O lançamento de uma base para novos formatos de participação e pensamento sobre as políticas culturais é um dos objetivos de um projeto de arte participativa desenvolvido em Loulé e que esta sexta-feira fechou um ciclo de atividades naquela cidade.
Nos últimos seis meses, o coletivo Práticas Coletivas de Inquietude e Transformação (PELE), do Porto, desenvolveu em Loulé um projeto no âmbito do Programa Atos da Odisseia Nacional do Teatro Nacional D. Maria II, com a Fundação Calouste Gulbenkian, em parceria com a Câmara de Loulé.
Segundo explicou Maria João Mota, da PELE, o projeto, desenvolvido entre maio e novembro, culminou na última semana com a circulação por espaços públicos de um “dispositivo de ativação poética e política” – uma espécie de “estendal de ideias” onde as pessoas podiam deixar escritos os seus pensamentos – e a ocupação artística do Terminal Rodoviário de Loulé.
No entanto, para chegar a um “mapa visual dos encontros de reflexão” sobre a cultura que realizaram ao longo deste período em Loulé e a um conjunto de questões norteadoras, o grupo começou por fazer um mapeamento das práticas de agitação da cultura em Loulé, não só coletivas, como individuais.
“Fomos ao encontro das coletividades profissionais da cultura e de pessoas que, na sua comunidade, já provocam e têm vontade de provocar algum tipo de agitação”, referiu, acrescentando que o processo permitiu alcançar “uma espécie de diagnóstico poético político daquilo que são as forças, as fragilidades, as oportunidades para este território”.
Durante o processo de escuta, sublinhou Maria João Mota, foi possível chegar a algumas questões norteadoras, nomeadamente, como é que “num território vasto, assimétrico e multicultural”, as artes podem aproximar as pessoas, sendo que o próximo passo é sistematizar toda a informação e produzir uma reflexão crítica.

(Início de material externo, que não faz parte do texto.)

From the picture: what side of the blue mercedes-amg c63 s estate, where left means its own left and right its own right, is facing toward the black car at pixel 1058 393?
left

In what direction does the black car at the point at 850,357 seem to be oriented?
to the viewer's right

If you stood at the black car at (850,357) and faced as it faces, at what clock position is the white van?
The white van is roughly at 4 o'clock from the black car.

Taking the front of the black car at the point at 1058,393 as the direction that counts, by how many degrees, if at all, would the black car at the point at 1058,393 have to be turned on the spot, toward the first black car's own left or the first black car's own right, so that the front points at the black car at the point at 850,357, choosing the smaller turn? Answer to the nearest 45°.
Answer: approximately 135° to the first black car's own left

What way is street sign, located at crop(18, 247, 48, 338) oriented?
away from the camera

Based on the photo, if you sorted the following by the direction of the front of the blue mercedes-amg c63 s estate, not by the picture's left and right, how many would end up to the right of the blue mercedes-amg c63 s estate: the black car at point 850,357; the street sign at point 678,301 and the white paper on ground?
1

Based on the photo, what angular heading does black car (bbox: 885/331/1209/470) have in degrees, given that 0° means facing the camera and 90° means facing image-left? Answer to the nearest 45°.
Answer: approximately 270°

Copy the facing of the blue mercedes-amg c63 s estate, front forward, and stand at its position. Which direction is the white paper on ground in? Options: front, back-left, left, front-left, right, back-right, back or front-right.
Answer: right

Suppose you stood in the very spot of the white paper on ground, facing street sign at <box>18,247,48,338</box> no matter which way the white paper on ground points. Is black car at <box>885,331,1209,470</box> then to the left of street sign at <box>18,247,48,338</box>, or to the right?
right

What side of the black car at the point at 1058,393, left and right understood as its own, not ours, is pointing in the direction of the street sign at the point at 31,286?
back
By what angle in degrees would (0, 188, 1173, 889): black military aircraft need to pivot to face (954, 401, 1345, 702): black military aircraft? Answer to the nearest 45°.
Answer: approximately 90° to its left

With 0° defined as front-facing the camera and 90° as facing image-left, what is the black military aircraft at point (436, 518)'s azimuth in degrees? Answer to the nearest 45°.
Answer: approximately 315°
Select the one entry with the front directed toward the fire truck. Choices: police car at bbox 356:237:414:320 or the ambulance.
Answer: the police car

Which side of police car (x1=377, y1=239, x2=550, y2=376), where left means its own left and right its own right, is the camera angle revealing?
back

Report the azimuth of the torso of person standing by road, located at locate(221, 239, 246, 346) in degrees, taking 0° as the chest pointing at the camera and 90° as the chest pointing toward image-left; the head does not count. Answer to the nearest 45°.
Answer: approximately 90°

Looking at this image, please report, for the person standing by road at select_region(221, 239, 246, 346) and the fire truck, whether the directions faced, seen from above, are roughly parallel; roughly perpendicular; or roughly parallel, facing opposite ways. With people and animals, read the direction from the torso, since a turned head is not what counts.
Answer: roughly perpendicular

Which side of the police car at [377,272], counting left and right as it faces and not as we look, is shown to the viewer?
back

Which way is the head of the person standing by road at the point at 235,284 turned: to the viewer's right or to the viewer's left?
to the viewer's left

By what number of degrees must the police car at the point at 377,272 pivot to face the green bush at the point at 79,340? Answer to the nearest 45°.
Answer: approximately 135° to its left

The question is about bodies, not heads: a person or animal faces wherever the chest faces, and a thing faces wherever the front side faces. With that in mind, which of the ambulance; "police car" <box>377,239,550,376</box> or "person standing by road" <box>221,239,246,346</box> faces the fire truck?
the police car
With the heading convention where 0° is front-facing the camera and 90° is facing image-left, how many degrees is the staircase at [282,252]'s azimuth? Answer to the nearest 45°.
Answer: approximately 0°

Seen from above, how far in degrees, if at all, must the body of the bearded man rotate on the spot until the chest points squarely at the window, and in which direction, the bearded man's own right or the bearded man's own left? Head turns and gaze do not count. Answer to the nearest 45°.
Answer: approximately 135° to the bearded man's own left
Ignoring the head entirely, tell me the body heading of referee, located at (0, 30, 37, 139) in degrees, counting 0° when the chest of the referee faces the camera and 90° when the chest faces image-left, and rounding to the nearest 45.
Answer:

“Aquilo que sentimos é que é um território onde se pratica a democratização cultural, sobretudo no centro, ou seja, em Loulé. Depois, aquilo que sentimos no mapeamento e no encontro que fomos tendo com coletividades, da serra até ao barrocal e até ao mar, é que as pessoas não sentem essa apropriação, não sentem esse acesso à cultura de forma tão direta”, referiu.
Uma das fragilidades mais apontadas pelos jovens que não habitam na cidade foi a questão dos transportes: “Como é que eu posso participar se não tenho acesso a transporte? Então, isso leva-nos aqui a coisas muito complexas, que é, por um lado, se estamos a trabalhar a democracia da cultura, nós temos de garantir condições de acesso iguais para que todos possam participar”, disse.

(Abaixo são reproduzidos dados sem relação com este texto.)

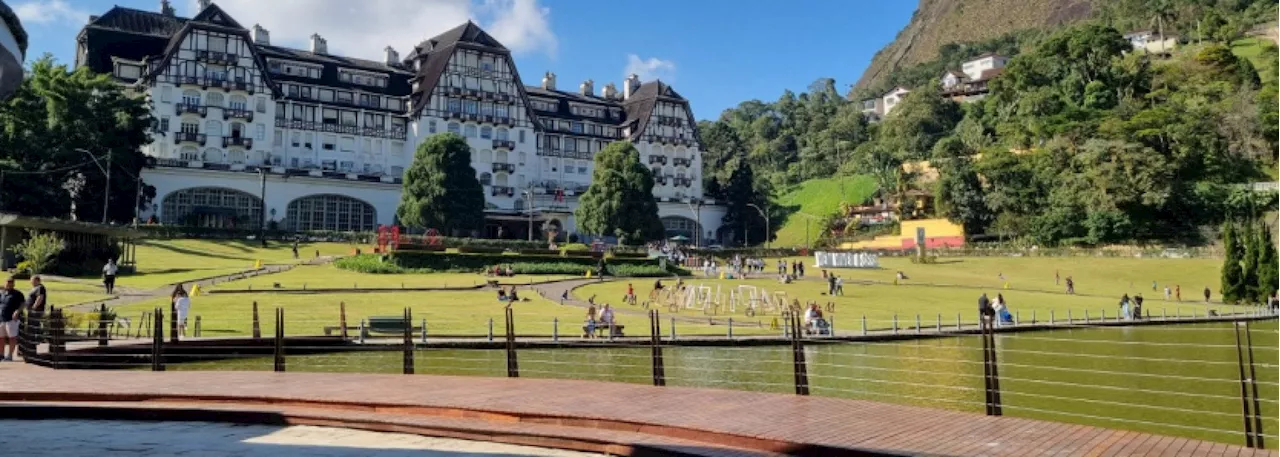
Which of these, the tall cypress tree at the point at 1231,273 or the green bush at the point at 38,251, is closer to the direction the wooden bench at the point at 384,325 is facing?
the tall cypress tree

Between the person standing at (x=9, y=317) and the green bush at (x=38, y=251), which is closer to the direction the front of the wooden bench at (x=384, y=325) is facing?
the person standing

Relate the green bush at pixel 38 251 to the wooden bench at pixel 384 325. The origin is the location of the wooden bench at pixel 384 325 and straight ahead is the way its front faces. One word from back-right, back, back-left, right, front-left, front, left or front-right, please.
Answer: back-right

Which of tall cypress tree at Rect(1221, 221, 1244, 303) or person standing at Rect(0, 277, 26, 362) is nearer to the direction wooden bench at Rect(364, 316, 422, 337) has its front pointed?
the person standing

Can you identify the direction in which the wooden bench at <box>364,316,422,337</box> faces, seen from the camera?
facing the viewer

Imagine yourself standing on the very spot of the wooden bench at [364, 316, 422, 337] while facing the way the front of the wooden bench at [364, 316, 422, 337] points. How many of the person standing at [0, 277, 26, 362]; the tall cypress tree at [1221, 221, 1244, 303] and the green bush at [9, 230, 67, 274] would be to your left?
1

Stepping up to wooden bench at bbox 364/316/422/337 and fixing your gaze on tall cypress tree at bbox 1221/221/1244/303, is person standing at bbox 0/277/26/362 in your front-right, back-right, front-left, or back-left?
back-right

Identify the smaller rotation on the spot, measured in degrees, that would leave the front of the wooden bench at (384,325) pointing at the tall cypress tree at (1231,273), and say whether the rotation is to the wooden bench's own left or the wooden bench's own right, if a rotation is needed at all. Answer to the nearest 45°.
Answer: approximately 90° to the wooden bench's own left

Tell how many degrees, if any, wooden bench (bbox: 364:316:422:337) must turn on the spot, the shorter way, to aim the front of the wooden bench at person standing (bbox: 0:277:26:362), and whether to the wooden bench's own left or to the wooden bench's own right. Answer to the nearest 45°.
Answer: approximately 45° to the wooden bench's own right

Para a responsável, é preciso pensar como é que se evolui para que as pessoas deste território se apropriem do pensamento estratégico sobre a cultura, dos modos de produção cultural e de curadoria e como podem ter uma voz ativa no pensamento da cultura, na definição da programação.
Maria João Mota defendeu que as estruturas culturais têm de mudar o paradigma, pois “não pode ser uma pessoa a decidir o que é que uma comunidade quer ver nos seus espaços de programação”, sublinhando que quando se provoca um questionamento, é preciso as estruturas estarem dispostas “a lidar com as consequências”.
A PELE dinamiza esta sexta-feira ao final da tarde no Terminal Rodoviário, no Mercado Municipal de Loulé, e em Quarteira uma apresentação performativa dos materiais produzidos ao longo da semana, com escolas e membros da comunidade, sob o mote MANIFESTA!.
O objetivo destas ações é a cocriação de material visual sobre democracia cultural, contribuindo para o desenho de um manifesto coletivo.
No âmbito do projeto Atos, vão ainda seguir-se em Loulé um fórum, em 26 de novembro, e ações de formação dirigidas a profissionais da cultura, em dezembro.
Além de Loulé, o projeto passa também por Lamego, Évora, Ponta Delgada, Funchal e São João da Madeira.